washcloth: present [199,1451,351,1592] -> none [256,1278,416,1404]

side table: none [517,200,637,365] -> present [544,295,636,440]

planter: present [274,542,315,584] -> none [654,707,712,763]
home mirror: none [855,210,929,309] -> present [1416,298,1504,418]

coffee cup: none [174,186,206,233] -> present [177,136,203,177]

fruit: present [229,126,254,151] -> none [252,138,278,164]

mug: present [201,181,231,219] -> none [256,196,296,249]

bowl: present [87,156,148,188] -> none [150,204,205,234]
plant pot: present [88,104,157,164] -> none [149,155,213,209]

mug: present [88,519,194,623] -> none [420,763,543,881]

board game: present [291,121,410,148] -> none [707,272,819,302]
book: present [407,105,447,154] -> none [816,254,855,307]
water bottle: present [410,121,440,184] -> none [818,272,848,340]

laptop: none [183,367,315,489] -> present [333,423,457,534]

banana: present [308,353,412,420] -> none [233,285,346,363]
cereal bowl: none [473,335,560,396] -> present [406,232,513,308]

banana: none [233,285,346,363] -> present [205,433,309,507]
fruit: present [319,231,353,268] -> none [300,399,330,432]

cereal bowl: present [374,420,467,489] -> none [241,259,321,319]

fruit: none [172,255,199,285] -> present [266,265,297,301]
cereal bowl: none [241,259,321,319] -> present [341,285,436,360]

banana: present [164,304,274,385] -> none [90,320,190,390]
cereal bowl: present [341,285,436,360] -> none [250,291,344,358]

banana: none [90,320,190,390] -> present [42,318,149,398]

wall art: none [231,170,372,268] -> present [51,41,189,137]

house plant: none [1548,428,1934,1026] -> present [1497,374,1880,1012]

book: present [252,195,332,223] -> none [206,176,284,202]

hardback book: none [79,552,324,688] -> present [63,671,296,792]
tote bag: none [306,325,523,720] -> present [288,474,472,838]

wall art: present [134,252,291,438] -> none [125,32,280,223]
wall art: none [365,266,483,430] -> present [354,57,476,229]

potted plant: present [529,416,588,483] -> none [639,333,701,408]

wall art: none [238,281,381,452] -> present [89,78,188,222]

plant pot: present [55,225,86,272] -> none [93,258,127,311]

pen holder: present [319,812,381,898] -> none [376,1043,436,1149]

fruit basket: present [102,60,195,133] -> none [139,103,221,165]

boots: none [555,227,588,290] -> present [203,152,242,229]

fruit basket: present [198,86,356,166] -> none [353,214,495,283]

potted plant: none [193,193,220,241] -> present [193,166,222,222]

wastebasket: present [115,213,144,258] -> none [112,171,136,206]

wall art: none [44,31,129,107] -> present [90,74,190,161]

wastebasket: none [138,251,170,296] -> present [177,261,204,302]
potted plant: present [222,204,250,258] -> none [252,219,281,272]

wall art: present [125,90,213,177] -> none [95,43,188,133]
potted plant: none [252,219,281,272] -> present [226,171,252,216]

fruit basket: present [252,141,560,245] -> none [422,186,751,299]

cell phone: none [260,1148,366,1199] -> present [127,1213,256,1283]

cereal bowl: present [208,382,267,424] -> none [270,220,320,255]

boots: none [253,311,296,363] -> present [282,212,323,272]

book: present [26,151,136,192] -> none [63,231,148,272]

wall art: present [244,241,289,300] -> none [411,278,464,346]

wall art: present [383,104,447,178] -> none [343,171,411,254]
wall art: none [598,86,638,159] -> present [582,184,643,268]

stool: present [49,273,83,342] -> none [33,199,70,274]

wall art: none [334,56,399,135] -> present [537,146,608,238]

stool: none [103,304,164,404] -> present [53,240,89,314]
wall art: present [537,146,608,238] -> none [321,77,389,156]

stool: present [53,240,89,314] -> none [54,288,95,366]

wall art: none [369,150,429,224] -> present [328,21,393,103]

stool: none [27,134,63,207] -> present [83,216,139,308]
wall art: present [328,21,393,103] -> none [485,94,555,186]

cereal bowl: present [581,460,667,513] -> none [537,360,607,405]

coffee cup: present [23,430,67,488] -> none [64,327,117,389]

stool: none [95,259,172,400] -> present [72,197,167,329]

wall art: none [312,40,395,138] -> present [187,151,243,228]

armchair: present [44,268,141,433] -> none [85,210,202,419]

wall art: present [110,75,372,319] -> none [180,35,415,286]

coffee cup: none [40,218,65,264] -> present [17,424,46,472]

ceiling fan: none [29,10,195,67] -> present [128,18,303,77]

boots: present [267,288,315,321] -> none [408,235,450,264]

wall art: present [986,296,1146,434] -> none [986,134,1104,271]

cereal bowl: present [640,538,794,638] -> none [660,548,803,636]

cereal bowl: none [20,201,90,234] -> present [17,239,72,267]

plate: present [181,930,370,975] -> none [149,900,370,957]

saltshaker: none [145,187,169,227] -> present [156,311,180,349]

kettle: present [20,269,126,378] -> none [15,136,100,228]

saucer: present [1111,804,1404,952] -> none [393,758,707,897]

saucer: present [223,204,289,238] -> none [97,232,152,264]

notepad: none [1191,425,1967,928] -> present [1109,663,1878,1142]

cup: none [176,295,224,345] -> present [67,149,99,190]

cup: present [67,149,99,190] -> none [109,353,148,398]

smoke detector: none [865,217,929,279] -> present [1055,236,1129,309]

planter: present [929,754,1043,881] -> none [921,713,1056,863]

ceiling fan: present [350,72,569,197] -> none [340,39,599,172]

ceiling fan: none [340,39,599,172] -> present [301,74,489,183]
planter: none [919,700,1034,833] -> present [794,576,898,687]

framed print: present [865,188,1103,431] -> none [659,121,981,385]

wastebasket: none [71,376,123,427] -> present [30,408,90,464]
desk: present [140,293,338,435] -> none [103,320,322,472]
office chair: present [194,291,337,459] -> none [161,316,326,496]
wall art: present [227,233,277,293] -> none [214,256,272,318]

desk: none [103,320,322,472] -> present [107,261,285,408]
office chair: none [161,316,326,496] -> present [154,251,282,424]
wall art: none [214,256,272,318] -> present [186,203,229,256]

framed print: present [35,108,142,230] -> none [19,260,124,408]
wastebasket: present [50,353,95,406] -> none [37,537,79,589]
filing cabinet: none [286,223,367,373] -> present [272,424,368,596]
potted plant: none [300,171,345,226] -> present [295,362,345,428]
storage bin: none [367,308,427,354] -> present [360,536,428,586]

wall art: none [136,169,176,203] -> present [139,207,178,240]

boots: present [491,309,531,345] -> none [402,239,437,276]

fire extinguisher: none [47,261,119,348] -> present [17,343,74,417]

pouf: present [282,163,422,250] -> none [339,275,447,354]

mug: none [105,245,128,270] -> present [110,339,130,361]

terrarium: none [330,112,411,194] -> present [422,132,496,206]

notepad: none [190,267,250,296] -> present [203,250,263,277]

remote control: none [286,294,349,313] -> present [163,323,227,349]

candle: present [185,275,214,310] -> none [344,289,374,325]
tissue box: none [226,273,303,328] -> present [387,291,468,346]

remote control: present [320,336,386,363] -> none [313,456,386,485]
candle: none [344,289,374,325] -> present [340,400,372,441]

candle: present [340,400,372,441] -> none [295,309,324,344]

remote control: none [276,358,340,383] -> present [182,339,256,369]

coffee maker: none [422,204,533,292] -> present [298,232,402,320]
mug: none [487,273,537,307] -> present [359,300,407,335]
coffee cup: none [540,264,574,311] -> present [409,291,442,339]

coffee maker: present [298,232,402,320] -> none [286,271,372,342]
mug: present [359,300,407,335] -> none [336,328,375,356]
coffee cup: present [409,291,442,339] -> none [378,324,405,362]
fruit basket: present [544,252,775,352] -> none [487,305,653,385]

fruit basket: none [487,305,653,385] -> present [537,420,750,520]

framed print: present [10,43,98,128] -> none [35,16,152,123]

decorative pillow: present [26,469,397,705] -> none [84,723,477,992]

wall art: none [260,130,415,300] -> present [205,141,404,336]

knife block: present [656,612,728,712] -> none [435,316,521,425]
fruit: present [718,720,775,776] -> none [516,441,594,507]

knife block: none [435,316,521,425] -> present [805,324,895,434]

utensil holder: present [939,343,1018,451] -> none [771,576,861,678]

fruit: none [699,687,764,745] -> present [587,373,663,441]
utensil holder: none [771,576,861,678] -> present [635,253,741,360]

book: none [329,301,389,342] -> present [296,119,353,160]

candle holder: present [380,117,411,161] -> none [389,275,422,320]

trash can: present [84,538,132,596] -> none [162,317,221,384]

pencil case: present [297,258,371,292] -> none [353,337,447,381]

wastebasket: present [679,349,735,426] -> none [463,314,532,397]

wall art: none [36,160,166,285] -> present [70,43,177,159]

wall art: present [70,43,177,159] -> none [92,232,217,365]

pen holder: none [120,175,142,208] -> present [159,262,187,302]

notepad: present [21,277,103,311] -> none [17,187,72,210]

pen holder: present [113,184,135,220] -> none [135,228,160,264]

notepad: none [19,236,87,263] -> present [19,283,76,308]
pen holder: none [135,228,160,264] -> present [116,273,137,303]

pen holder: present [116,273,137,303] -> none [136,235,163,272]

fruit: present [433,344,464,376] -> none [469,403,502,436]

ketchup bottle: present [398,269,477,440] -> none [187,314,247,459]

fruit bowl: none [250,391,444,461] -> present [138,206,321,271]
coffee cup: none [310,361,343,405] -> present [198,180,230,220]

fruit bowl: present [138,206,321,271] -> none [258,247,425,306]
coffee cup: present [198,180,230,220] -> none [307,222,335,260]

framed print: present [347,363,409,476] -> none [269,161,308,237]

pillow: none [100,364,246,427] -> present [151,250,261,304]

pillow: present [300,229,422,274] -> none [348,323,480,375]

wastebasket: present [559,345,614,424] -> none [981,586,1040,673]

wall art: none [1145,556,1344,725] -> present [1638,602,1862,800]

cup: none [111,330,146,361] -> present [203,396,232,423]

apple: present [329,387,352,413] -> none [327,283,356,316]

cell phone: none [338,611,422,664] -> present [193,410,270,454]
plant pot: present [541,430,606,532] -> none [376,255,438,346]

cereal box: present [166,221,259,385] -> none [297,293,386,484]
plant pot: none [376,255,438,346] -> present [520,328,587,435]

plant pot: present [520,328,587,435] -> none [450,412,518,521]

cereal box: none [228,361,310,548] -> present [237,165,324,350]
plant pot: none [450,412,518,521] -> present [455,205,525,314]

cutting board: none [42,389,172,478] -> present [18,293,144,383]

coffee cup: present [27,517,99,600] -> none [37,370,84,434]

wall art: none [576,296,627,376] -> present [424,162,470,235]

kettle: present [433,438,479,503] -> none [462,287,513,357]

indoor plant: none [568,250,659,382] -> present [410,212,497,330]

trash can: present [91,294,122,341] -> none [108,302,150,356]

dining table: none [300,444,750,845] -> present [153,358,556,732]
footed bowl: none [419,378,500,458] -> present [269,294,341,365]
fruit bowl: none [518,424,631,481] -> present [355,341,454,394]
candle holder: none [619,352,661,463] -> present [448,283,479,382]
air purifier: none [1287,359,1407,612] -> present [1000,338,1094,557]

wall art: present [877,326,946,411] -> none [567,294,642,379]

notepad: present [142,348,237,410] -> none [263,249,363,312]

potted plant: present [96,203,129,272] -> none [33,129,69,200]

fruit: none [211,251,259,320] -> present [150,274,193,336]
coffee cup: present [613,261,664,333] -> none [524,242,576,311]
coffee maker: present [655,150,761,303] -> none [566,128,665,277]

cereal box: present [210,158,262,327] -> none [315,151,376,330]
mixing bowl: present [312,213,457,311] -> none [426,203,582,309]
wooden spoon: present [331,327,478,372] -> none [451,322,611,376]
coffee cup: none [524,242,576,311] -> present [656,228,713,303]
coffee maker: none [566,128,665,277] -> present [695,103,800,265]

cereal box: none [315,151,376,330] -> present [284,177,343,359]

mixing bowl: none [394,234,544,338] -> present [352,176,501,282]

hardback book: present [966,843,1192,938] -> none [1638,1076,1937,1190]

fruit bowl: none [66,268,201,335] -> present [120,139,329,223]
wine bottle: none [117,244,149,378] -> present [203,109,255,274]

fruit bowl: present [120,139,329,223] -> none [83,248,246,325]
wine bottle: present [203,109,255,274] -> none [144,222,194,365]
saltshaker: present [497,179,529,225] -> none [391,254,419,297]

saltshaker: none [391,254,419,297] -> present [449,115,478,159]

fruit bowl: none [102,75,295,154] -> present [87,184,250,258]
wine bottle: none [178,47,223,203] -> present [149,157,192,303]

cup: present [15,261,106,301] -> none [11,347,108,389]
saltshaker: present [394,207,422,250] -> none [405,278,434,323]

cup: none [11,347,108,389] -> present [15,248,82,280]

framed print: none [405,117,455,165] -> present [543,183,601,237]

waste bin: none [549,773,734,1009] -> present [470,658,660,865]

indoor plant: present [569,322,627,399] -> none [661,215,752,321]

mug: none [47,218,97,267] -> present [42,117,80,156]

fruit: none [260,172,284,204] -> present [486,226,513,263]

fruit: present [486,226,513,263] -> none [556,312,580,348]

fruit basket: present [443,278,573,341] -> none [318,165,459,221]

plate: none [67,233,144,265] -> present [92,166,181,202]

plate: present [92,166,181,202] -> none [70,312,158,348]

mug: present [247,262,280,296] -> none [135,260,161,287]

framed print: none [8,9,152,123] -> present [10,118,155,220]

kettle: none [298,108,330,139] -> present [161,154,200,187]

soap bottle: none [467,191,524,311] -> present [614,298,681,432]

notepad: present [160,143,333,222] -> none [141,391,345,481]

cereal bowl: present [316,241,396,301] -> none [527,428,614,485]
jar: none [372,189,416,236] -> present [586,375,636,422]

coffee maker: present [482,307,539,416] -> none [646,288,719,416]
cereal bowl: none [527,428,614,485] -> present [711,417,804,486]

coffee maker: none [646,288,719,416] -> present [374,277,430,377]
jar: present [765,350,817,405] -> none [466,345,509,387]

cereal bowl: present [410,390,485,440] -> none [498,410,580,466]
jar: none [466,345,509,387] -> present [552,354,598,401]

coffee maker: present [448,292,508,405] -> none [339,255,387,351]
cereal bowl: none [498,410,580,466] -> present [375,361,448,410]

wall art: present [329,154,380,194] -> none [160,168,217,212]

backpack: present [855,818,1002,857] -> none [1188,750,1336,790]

-.-.-

Exercise instructions:
Lines from the start of the records through the one containing "fruit: present [319,231,353,268]" are what should be retyped, exactly and in full, both ends included.

Answer space:
washcloth: present [199,1451,351,1592] -> none [256,1278,416,1404]

side table: none [517,200,637,365] -> present [544,295,636,440]

planter: present [274,542,315,584] -> none [654,707,712,763]
home mirror: none [855,210,929,309] -> present [1416,298,1504,418]

coffee cup: none [174,186,206,233] -> present [177,136,203,177]

fruit: present [229,126,254,151] -> none [252,138,278,164]

mug: present [201,181,231,219] -> none [256,196,296,249]

bowl: present [87,156,148,188] -> none [150,204,205,234]
plant pot: present [88,104,157,164] -> none [149,155,213,209]

mug: present [88,519,194,623] -> none [420,763,543,881]

board game: present [291,121,410,148] -> none [707,272,819,302]
book: present [407,105,447,154] -> none [816,254,855,307]
water bottle: present [410,121,440,184] -> none [818,272,848,340]

laptop: none [183,367,315,489] -> present [333,423,457,534]

banana: present [308,353,412,420] -> none [233,285,346,363]
cereal bowl: none [473,335,560,396] -> present [406,232,513,308]

banana: none [233,285,346,363] -> present [205,433,309,507]
fruit: present [319,231,353,268] -> none [300,399,330,432]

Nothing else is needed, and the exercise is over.